Lorsqu’un film doit sa place dans l’histoire du cinéma au talent ravageur d’une actrice et à son audace décapitée par la censure, c’est certes un jalon de l’histoire de l’art, mais ça ne fait pas tout. Certes, Loulou serait le premier film à aborder le sujet lesbien. Certes, le parcours chaotique de la protagoniste défie toutes les lois de la morale, et oui, Louise Brooks est la statue inébranlable et éternelle de la féminité insondable et envoûtante.

Le film est d’une indéniable qualité par sa propension à mettre en scène la fébrilité d’une collectivité avide de plaisir : sexe, champagne, jeux d’argent, spectacle, tout tourbillonne autour de Loulou, être frivole, chef d’orchestre de ce chaos des sourires oublieux. On appréciera aussi l’évolution de la mise en scène qui réduit progressivement le nombre de personnages et resserre les plans pour capter au plus près le ravage des passions et l’aliénation par le plaisir. La dernière séquence est ainsi un paroxysme savamment orchestré par cette montée de l’escalier et cet expressionnisme graduel décomposant la violence contenue des mains, l’acéré d’un couteau où la folie d’un regard. Eros et Thanatos habitent tout le film, notamment dans ce rapprochement violent des corps où Schön braque Loulou en exigeant d’elle qu’elle se tue, associés au motif du gui, alibi au baiser qui se transforme en décoration funèbre… S’y ajoute le thème de la marginalité, dans des lieux d’habitation de plus en plus précaires et interlopes, dessinant avec talent les contours d’une population généralement occultée.

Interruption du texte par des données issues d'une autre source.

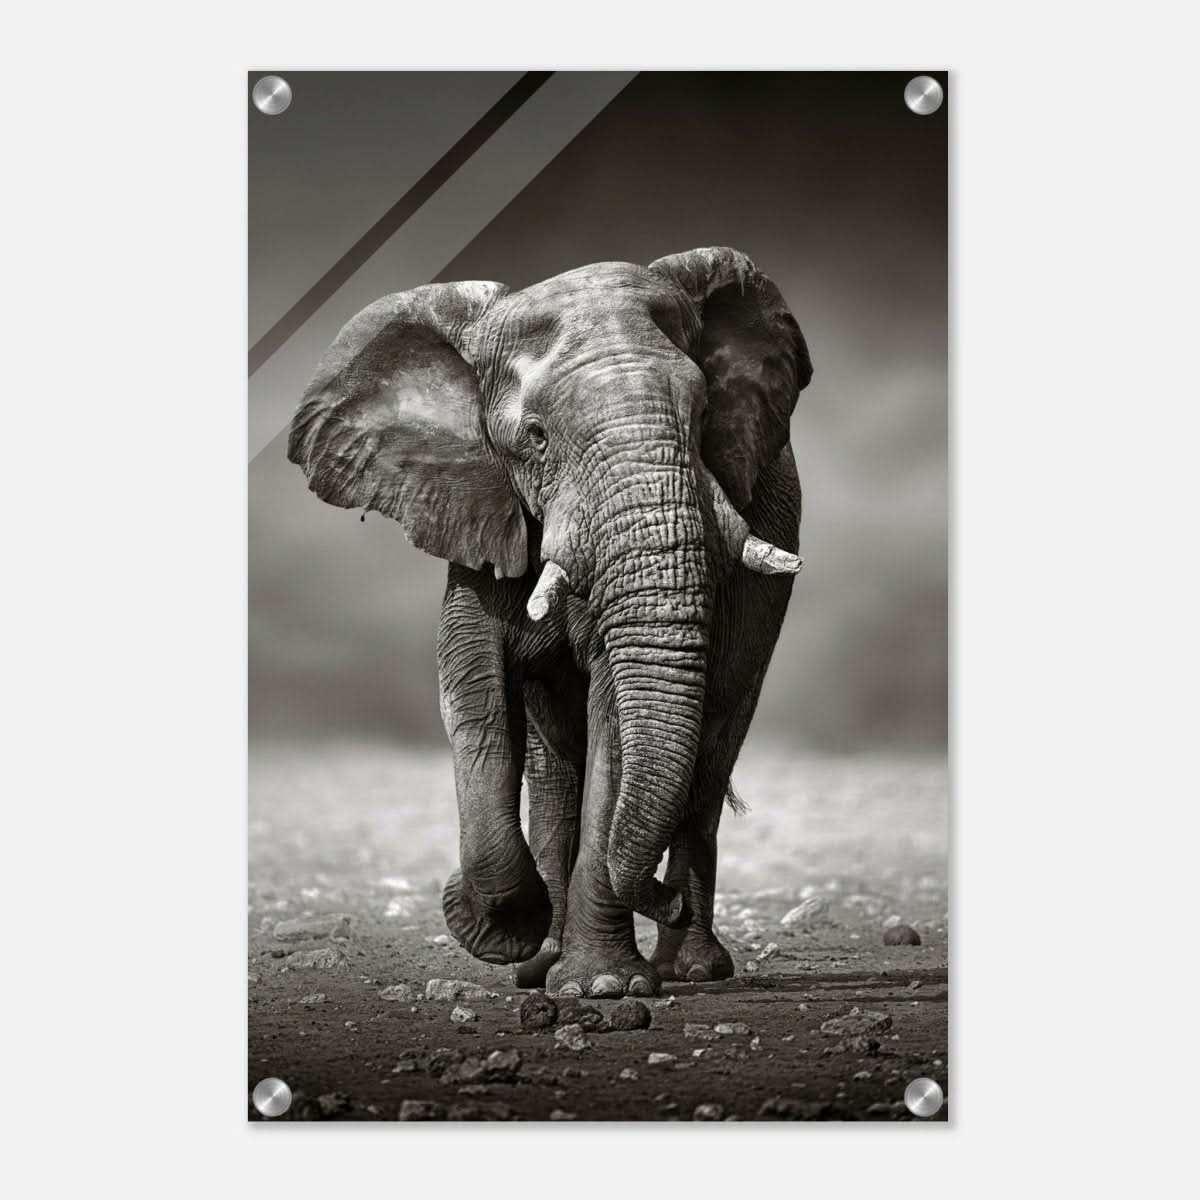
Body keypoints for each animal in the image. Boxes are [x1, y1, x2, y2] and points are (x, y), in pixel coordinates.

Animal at [288, 246, 812, 998]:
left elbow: (614, 716)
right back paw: (543, 964)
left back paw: (689, 968)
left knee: (710, 750)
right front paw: (501, 929)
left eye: (704, 412)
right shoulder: (478, 508)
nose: (661, 899)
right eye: (534, 439)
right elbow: (473, 694)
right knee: (554, 768)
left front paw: (603, 987)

La scène centrale du procès nous permet d’envisager le regard porté par la société bienpensante sur ce monde : Loulou, serait Pandore, (titre original du film) et Pabst a clairement choisi de nous ouvrir sa boîte pour l’explorer dans ses moindres recoins, non sans y ajouter un discours social sur la nécessité qui pousse les femmes au vice.

Il n’en demeure pas moins que le film a certaines limites, surtout au regard de celui qui lui succèdera, Journal d’une fille perdue. Son principal écueil est celui du rythme. Trop long (2h20, un format assez exceptionnel pour l’époque), il s’attarde avec lourdeur sur certaines séquences, répétant des motifs déjà traités comme celui de l’amoureux éconduit. Reste à savoir si cette version, remontée en 1980 pour rétablir les passages censurés, aurait été aussi longue si Pabst s’en était chargée. Trop frivole pour être pleinement attachante, Louise Brooks, qui reste sublime, n’a pas encore l’intensité pathétique et sensuelle qu’on lui trouvera par la suite.

Comme souvent, un film d’un grand auteur peut souffrir de la comparaison avec les émois suscités par une œuvre de lui qu’on aura vue en premier. C’est le cas ici : Loulou est un bijou noir, mais dont l’éclat ne recèle pas autant de feux que le diamant de la Fille perdue.